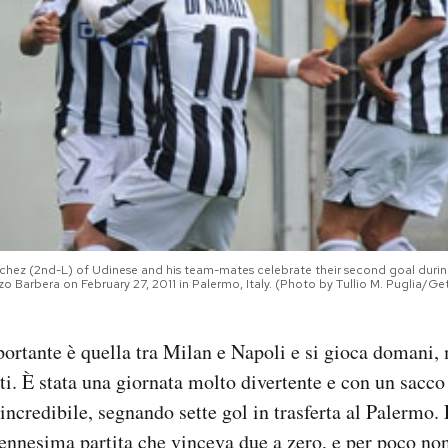
hez (2nd-L) of Udinese and his team-mates celebrate their second goal durin
Barbera on February 27, 2011 in Palermo, Italy. (Photo by Tullio M. Puglia/Get
portante è quella tra Milan e Napoli e si gioca doman
ati. È stata una giornata molto divertente e con un sacco
 incredibile, segnando sette gol in trasferta al Palermo.
’ennesima partita che vinceva due a zero, e per poco non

+++

* **Assignment**: Copy out every line of text in the data above without changing a single character, and leave out the pictures.

* **Answer to this exercise**:
hez (2nd-L) of Udinese and his team-mates celebrate their second goal durin
Barbera on February 27, 2011 in Palermo, Italy. (Photo by Tullio M. Puglia/Get
portante è quella tra Milan e Napoli e si gioca doman
ati. È stata una giornata molto divertente e con un sacco
 incredibile, segnando sette gol in trasferta al Palermo.
’ennesima partita che vinceva due a zero, e per poco non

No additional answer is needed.